My Reflections on Sydney
by Paul Trombetta
AX3 and AX2 and almost AX3 again (HS-8)
The discussions about Australia have triggered some fond memories.
I'd like to offer some of my reflections on that trip, especially seeing that you used my photograph of the Benny in Sydney harbor.
By the way, that other carrier in the foreground of the picture was the Melbourne or Canberra, I don't recall which.
I do remember some people being invited to the ship for a cocktail party- imagine- booze on a Navy vessel.
I remember that around the second trip into Subic, there was some kind of vote that was taken. The skipper wanted to know how many of the crew would like to go to Australia (since it was going to be after our normal cruise and would add time to the deployment).
If I remember correctly, the single guys outnumbered the married guys and Australia won the day.
I'll never forget the many "flight deck evolutions" that we had, practicing making a picture of Snoopy and a Kangaroo shaking hands for the aerial photographers. We also practiced singing Waltzing Matilda.

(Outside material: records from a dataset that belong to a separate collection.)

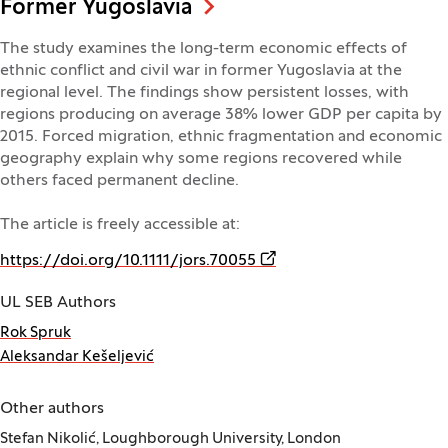
Former Yugoslavia
The study examines the long-term economic effects of
ethnic conflict and civil war in former Yugoslavia at the
regional level. The findings show persistent losses, with
regions producing on average 38% lower GDP per capita by
2015. Forced migration, ethnic fragmentation and economic
geography explain why some regions recovered while
others faced permanent decline.
The article is freely accessible at:
(Opens in a new window)
https://doi.org/10.1111/jors.70055
UL SEB Authors
Rok Spruk
Aleksandar Kešeljević
Other authors
Stefan Nikolić, Loughborough University, London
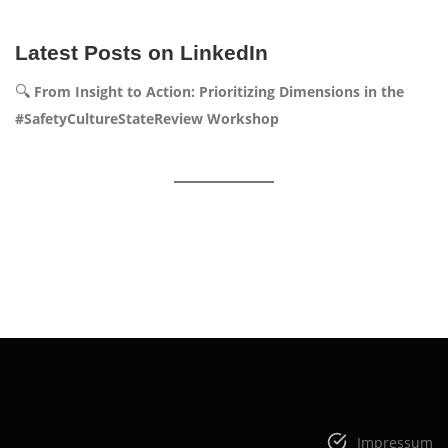
Latest Posts on LinkedIn
🔍
From Insight to Action: Prioritizing Dimensions in the
#SafetyCultureStateReview Workshop
Impressum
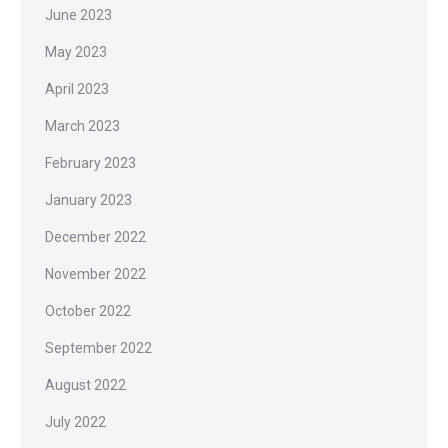
June 2023
May 2023
April 2023
March 2023
February 2023
January 2023
December 2022
November 2022
October 2022
September 2022
August 2022
July 2022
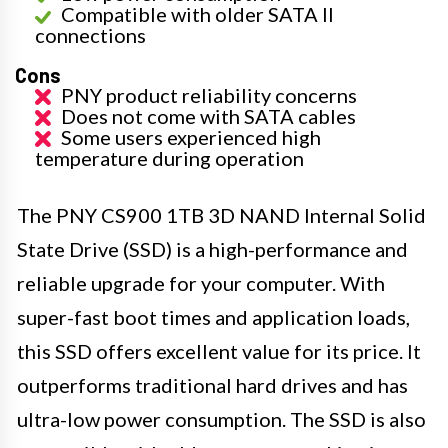
Compatible with older SATA II
connections
Cons
PNY product reliability concerns
Does not come with SATA cables
Some users experienced high
temperature during operation
The PNY CS900 1TB 3D NAND Internal Solid
State Drive (SSD) is a high-performance and
reliable upgrade for your computer. With
super-fast boot times and application loads,
this SSD offers excellent value for its price. It
outperforms traditional hard drives and has
ultra-low power consumption. The SSD is also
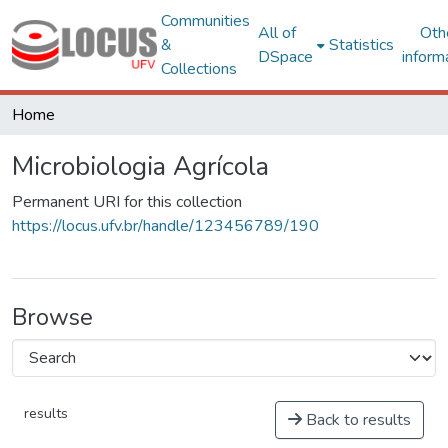
Communities
All of
Oth
&
Statistics
DSpace
inform
Collections
Home
Microbiologia Agrícola
Permanent URI for this collection
https://locus.ufv.br/handle/123456789/190
Browse
results
Back to results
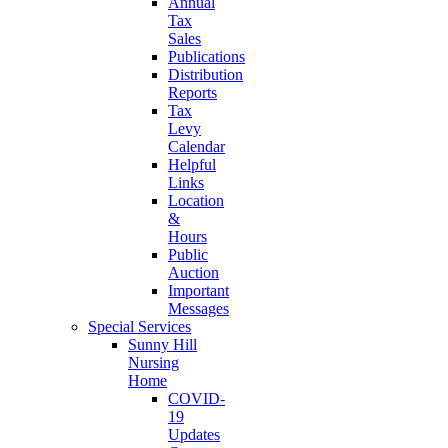
Annual
Tax
Sales
Publications
Distribution
Reports
Tax
Levy
Calendar
Helpful
Links
Location
&
Hours
Public
Auction
Important
Messages
Special Services
Sunny Hill
Nursing
Home
COVID-
19
Updates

The singing was recorded and played over the 5MC (is that right?) as we pulled into port.
A little side note on that singing practice- a couple of us were pretty close to the microphone so we used a bit of profanity (while all the while keeping the beat). When it was played back, if you listened real close, you could hear the refrain, ".........your'll come a waltzin' matilda with me (bum f....). It seemed funny at the time.
I remember that phone center was set up on the flight deck, and a message board had all kinds of invitations on it- people inviting us into their homes, etc. Most of my friends and I had liberty that first day (Henry Kaufmann, Jerry Moore, John Jepson, and a few others). WE bypassed the invitation board and hit the beach.
First thing we did was get a room in a hotel at the top of Kings Cross (good move). The next thing we did was change into civvies (bad move- not to mention illegal).
We went to a restaurant and drank what seemed to be gallons and gallons of fresh milk. On the radio was an announcer who was saying that he never saw Sydney sidewalks so full of people on a Sunday. He said that it must be because there are 10,000 American sailors in town- go get 'em girls.
After we wised up and changed back into dress blues, I was amazed. We got picked up by women on the street and they really showed us a great time. We went to places like the Latin Quarter, Les Girls, and many other night spots.
One of my favorite places was the Motor Club. Reception on the ground floor, Night club with a show on the second floor, mens bar on the third floor, and a casino on the fourth floor.
I met an Australian sailor who lived in Sydney. He had a car. One night he and I double-dated a couple of school teachers and went to the Saint Georges League Rugby Club.
He got so drunk that he couldn't drive. The girls didn't drive either.
Guess what. I had to learn how to drive a right hand drive, shifting with my left hand and driving on the right hand side of the road. Nearly got us all killed.
I'll never forget the Repatriation General Hospital in Concord. We called the nurses quarters and told them to wait by the curb- some Americans were coming by who needed a date. We got a cab and cruised in front of that place and took our pick of the lovelies. Then we went to Coogie Beach- the sportsmans club and had another great time.
Sydney was a place that welcomed us and after a long westpac cruise, we really felt at home.
To this day I clearly recall departing Garden Island Pier- the hundreds of white hats lofted gracefully to the shore and the tears of sorrow flowing from hundreds of womens eyes as we slowly sailed away.